La reciente captura de Nicolás Maduro marca el fin de una era, pero también obliga a mirar por el retrovisor para entender la magnitud del daño. Hace nueve años, en 2017, el periodista Roberto Ruiz recorrió las calles de Venezuela y la frontera en Cúcuta. Lo que encontró entonces fue una radiografía del colapso: escasez, hambruna y desilusión. Hoy, en 2026, esas crónicas no suenan a pasado, sino a la condena que el país ha seguido soportando.
La caída del dictador llega después de que millones de historias se repitieran en un bucle interminable de miseria, tal como lo documentó Ruiz en aquel entonces.
La misma historia, nueve años después… NADA CAMBIA
— Fuerza Informativa Azteca (@AztecaNoticias) January 7, 2026
En #Venezuela, la escasez y la desilusión no han cambiado. @roberto_ruizg lo vio en 2017 y hoy, las calles siguen reflejando la misma tragedia: hambre, abandono y resistencia.
Un país atrapado en la crisis.
La historia en… pic.twitter.com/j4DlEUyNaR
La vida en una fila: 9 horas para sobrevivir
En su reporte de 2017, Roberto Ruiz cronometraba el costo de vivir en el socialismo del siglo XXI. No se pagaba con bolívares, se pagaba con tiempo de vida:
“Imaginemos un escenario en el que tendríamos que perder cuatro horas tratando de realizar un movimiento bancario, tres horas en cargar gasolina y otras dos intentando obtener un kilogramo de harina... Esas nueve horas diarias en tan solo tres servicios es la realidad de Venezuela”, narraba el periodista.
Esa matemática del desastre se convirtió en la rutina de una generación. El “carro 116" en la fila de la gasolina, que esperaba “dos horitas” con suerte, fue el reflejo de un país que terminó paralizado por falta de combustible en una nación petrolera.
“Un kilo no sirve para nada": La hambruna de los venezolanos
La hambruna que hoy es expediente en la Corte Penal Internacional, ya tenía rostro en 2017. Ruiz entrevistó a Daisy, una niña formada en una fila kilométrica solo para ver si alcanzaba a comprar harina.
“Somos siete en mi casa... un kilo no sirve para nada”, confesaba con resignación. Esa escena, donde la gente esperaba bajo el sol por la posibilidad de comer, evolucionó a las imágenes más crueles descritas en la nota: “Uno ve a gente comiendo de la basura”. La crisis humanitaria no fue un accidente de 2026, fue una construcción sistemática que llevaba años operando cuando Ruiz la documentó.

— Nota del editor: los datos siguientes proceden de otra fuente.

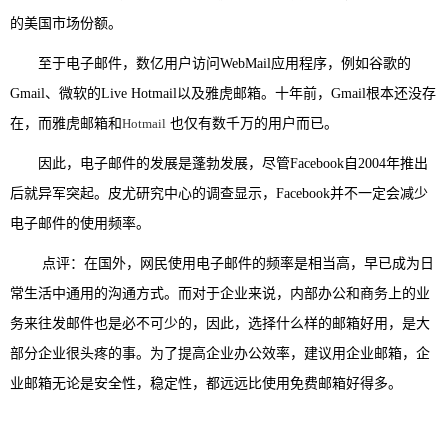
的美国市场份额。
至于电子邮件，数亿用户访问WebMail应用程序，例如谷歌的
Gmail、微软的Live Hotmail以及雅虎邮箱。十年前，Gmail根本还没存
在，而雅虎邮箱和
Hotmail
也仅有数千万的用户而已。
因此，电子邮件的发展是蓬勃发展，尽管Facebook自2004年推出
后就异军突起。皮尤研究中心的调查显示，Facebook并不一定会减少
电子邮件的使用频率。
点评：在国外，网民使用电子邮件的频率是相当高，早已成为日
常生活中通用的沟通方式。而对于企业来说，内部办公和商务上的业
务来往发邮件也是必不可少的，因此，选择什么样的邮箱好用，是大
部分企业很头疼的事。为了提高企业办公效率，建议用企业邮箱，企
业邮箱无论是安全性，稳定性，都远远比使用免费邮箱好得多。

El voto más caro de la historia
Otro de los testimonios más dolorosos rescatados de esa cobertura fue el de la juventud robada. Un joven confesaba ante las cámaras de Ruiz el arrepentimiento de haber creído en el proyecto chavista:
“Yo voté con mucha esperanza, pero nunca jamás llegué a pensar que ese voto me iba a salir tan caro... Uno es joven y pierde tantas cosas. No puedes comprar una camisa, un par de zapatos”. Las maletas que Ruiz vio cruzando la frontera en 2017 no se detuvieron; se multiplicaron por millones.
2026: La esperanza de volver tras captura de Maduro
Hoy, con Maduro detenido , resuena con fuerza la frase final de aquella crónica de hace casi una década. A pesar del hambre, de las farmacias con “70% de fallas en medicamentos” y de la miseria, el venezolano mantenía una promesa:
“Estoy seguro de que alguna vez regresaré a Venezuela porque, para mí, es el mejor país del mundo con todo y lo que está pasando”. La captura del dictador cierra el ciclo de la destrucción que Roberto Ruiz atestiguó en 2017. Ahora, comienza el tiempo de que esas maletas regresen y de que las filas sean, por fin, para reconstruir y no solo para sobrevivir.